Address all correspondence and requests for reprints to: Edna J. L. Barbosa, M.D., Sahlgrenska University Hospital, Institution of Internal Medicine, Department of Endocrinology, Gröna Straket 8, SE-41345 Göteborg, Sweden. E-mail: edna.barbosa{at}medic.gu.se.

Context: There is considerable individual variation in the clinical response to GH replacement therapy in GH deficient (GHD) adults. Useful predictors of treatment response are lacking.

Objective: The aim of the study was to assess the influence of the exon 3-deleted (d3-GHR) and full-length (fl-GHR) GH receptor isoforms on the response to GH replacement therapy in adults with severe GHD.

Design and Patients: A total of 124 adult GHD patients (79 men; median age, 50 yr) were studied before and after 12 months of GH therapy. GHD patients were divided into those bearing fl/fl alleles (group 1) and those bearing at least one d3-GHR allele (group 2), and the genotype was related to the effects of GH therapy on IGF-I levels and total body fat (BF).

Intervention: GH dose was individually titrated to obtain normal serum IGF-I levels.

Main Outcome Measures: GHR genotype was determined by PCR amplification, IGF-I levels by immunoassay, and BF by a four-compartment model.

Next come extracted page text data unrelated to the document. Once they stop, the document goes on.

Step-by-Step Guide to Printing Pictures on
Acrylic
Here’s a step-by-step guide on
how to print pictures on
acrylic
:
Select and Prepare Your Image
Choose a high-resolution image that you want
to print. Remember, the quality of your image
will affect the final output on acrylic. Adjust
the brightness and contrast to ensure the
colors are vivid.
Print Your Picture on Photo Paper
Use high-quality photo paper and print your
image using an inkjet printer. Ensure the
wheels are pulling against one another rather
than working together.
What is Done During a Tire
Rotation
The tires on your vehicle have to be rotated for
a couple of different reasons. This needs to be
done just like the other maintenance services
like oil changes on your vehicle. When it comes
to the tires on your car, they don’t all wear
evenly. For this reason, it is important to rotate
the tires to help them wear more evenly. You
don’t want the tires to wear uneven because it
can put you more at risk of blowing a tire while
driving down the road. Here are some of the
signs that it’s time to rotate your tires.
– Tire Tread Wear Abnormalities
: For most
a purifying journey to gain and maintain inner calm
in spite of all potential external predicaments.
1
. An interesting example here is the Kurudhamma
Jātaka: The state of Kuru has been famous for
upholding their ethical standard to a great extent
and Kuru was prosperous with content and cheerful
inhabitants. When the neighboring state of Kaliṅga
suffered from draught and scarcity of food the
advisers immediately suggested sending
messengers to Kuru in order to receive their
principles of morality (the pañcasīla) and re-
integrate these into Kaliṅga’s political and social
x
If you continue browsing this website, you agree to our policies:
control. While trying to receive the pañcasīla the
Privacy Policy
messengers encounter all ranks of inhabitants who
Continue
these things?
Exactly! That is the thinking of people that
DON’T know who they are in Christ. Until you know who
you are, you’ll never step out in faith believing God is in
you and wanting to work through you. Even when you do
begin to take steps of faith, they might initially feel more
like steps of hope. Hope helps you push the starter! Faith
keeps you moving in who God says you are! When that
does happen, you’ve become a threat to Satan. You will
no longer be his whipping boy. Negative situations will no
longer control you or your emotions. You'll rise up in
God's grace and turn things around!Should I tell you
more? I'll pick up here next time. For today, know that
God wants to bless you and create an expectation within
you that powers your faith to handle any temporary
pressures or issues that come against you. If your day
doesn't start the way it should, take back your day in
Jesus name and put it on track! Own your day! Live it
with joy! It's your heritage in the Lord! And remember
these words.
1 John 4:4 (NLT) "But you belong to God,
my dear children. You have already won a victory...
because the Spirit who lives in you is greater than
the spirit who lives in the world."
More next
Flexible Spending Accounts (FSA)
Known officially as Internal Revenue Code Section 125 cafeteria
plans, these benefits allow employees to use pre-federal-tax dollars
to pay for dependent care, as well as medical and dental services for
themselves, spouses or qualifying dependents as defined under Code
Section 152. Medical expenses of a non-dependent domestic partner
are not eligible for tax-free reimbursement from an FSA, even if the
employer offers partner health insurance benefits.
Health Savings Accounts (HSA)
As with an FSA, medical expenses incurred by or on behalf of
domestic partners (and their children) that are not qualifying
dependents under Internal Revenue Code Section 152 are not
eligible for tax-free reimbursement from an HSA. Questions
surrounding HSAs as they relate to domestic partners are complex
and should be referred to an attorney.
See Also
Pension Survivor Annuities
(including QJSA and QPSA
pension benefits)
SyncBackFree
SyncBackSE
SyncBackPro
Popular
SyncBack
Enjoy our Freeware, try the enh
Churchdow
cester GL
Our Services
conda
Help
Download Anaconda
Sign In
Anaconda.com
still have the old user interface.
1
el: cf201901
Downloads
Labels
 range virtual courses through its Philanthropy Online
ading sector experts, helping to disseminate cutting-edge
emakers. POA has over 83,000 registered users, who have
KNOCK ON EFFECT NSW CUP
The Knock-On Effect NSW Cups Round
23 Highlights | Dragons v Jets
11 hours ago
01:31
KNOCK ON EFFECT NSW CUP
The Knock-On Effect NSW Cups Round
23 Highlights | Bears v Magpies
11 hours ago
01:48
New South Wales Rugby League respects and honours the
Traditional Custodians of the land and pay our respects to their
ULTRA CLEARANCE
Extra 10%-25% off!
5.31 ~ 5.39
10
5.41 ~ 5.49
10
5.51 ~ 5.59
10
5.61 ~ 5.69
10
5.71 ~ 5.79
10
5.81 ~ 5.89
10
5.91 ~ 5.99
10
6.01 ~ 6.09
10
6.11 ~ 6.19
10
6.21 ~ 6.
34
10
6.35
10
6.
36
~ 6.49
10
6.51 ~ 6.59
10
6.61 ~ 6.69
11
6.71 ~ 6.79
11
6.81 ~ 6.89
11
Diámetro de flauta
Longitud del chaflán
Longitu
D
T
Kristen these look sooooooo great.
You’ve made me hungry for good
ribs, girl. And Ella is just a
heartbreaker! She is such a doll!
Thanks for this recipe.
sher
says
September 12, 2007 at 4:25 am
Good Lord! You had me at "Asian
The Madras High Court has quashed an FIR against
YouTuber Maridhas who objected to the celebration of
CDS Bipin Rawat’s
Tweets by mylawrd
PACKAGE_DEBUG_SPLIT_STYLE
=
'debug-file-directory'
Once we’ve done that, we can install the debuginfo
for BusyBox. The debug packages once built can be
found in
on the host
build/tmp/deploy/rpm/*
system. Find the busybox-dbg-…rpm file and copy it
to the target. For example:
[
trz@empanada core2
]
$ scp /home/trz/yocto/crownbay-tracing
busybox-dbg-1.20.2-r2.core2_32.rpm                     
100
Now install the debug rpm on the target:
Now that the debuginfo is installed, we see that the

Results: Seventy-two (58%) patients had fl/fl genotype and were classified as group 1, whereas 52 (42%) had at least one d3-GHR allele and were classified as group 2 (40 were heterozygous and 12 were homozygous). At baseline, there were no significant differences in the study groups. Changes in IGF-I and BF after 12 months of GH treatment did not differ significantly between the two genotype groups.

Conclusion: The presence of d3-GHR allele did not influence the response to GH replacement therapy in our cohort of adults with severe GHD.